We keep adding newer people to the network so everyone continues to derive value from it.
The market context and how the team adapted
Across India, early‑stage decision‑making for smaller cheques has become more decentralised, and timelines have compressed. That shift changes what “good sourcing” looks like. It is no longer sufficient to meet a founder when whispers become general knowledge.
We’ve moved closer to the moment of company creation, tracking ESOP vesting, deepening angel relationships, and using Specter to meet people just as they step out of previous roles.
The adaptation is straightforward: arrive while the narrative is still being written, then compound that proximity with a community that can help validate and open doors across regions.
What’s next in the stack
Specter sits at the top of the funnel: it finds people, ranks urgency, and turns signals into shortlists. From there, BEENEXT hands off to the rest of their workflow—CRM, notes, and diligence, so context isn’t lost as conversations deepen.
We want to do more automations with Specter, and the next CRM has to plug in.
Today, the team is transitioning CRMs. Their previous Airtable connection is paused during the move, but the requirement for the next system is clear: bi‑directional sync with Specter lists and searches so every outreach, star, and note has a home. Light Zapier automations are already in play for quick pushes and reminders. For diligence and memo drafting, the team, like most of the market, leans on OpenAI/Claude to accelerate write‑ups once they’ve met a founder. LinkedIn and Tracxn still appear, but as supporting context rather than the starting point.
Where the stack is headed is more ambitious: an agentic CRM that nudges reconnections across the network, auto‑logging of meetings and emails into the right record, and lead scoring that blends Specter’s Talent/Strategic signals with the team’s own thesis markers. On the build side, they’re exploring Specter’s API to power internal tools, everything from list hygiene to custom alerts, so the sourcing loop keeps getting tighter.
Closing the loop
BEENEXT’s edge has always been proximity to builders and the ability to feel change early. Specter gives that instinct a system: encode a thesis, watch the right signals, and turn pre‑stealth moments into first conversations week in, week out. The result is a calmer, more confident sourcing motion that fits a lean team and a faster market.
Specter lets us show up pre‑announcement, not post‑hype.

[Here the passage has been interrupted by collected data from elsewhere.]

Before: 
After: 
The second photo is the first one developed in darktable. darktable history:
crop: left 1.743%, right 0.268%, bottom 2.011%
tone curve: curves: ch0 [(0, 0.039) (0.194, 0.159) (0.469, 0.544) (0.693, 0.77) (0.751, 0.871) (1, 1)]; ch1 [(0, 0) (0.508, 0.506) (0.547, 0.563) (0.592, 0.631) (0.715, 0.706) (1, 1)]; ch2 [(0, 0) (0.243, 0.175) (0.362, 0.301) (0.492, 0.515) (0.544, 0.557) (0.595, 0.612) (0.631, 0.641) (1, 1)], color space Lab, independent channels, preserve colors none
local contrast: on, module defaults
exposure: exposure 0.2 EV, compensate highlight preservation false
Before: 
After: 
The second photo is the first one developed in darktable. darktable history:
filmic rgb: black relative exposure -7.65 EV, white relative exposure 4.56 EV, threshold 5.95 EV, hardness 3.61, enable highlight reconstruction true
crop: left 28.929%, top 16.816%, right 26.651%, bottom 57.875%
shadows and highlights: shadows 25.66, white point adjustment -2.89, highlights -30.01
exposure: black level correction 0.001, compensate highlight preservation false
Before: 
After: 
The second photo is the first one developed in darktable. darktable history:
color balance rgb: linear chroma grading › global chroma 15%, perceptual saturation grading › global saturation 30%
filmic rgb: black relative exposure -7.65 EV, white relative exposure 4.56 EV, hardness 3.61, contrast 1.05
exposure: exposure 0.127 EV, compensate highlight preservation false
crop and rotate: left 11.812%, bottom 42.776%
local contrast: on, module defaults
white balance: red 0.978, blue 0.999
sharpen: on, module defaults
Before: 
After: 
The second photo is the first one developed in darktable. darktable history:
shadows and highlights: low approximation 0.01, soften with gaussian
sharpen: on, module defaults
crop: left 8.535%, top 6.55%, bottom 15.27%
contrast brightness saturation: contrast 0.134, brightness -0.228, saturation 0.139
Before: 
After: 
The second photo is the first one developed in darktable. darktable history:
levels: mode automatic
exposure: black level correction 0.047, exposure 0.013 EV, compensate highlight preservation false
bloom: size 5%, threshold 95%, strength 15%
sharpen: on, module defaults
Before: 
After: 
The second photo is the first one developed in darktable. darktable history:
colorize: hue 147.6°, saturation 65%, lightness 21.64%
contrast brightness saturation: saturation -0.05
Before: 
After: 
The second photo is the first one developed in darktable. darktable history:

As a thought experiment, Aarushi imagines an offline week in Bangalore’s HSR cafés, meeting people where the first lines of code are written. It’s a fitting metaphor for how the team operates even when the internet isn’t down: stay close to the community, and be there before the story is public. Specter is the digital expression of that habit, widening the aperture to new operators and angels without drowning the team in noise.
Put simply: BEENEXT now runs on signal, not serendipity. And while the stack around Specter will keep evolving, the core loop is already in place: find earlier, prioritise better, and build relationships that compound.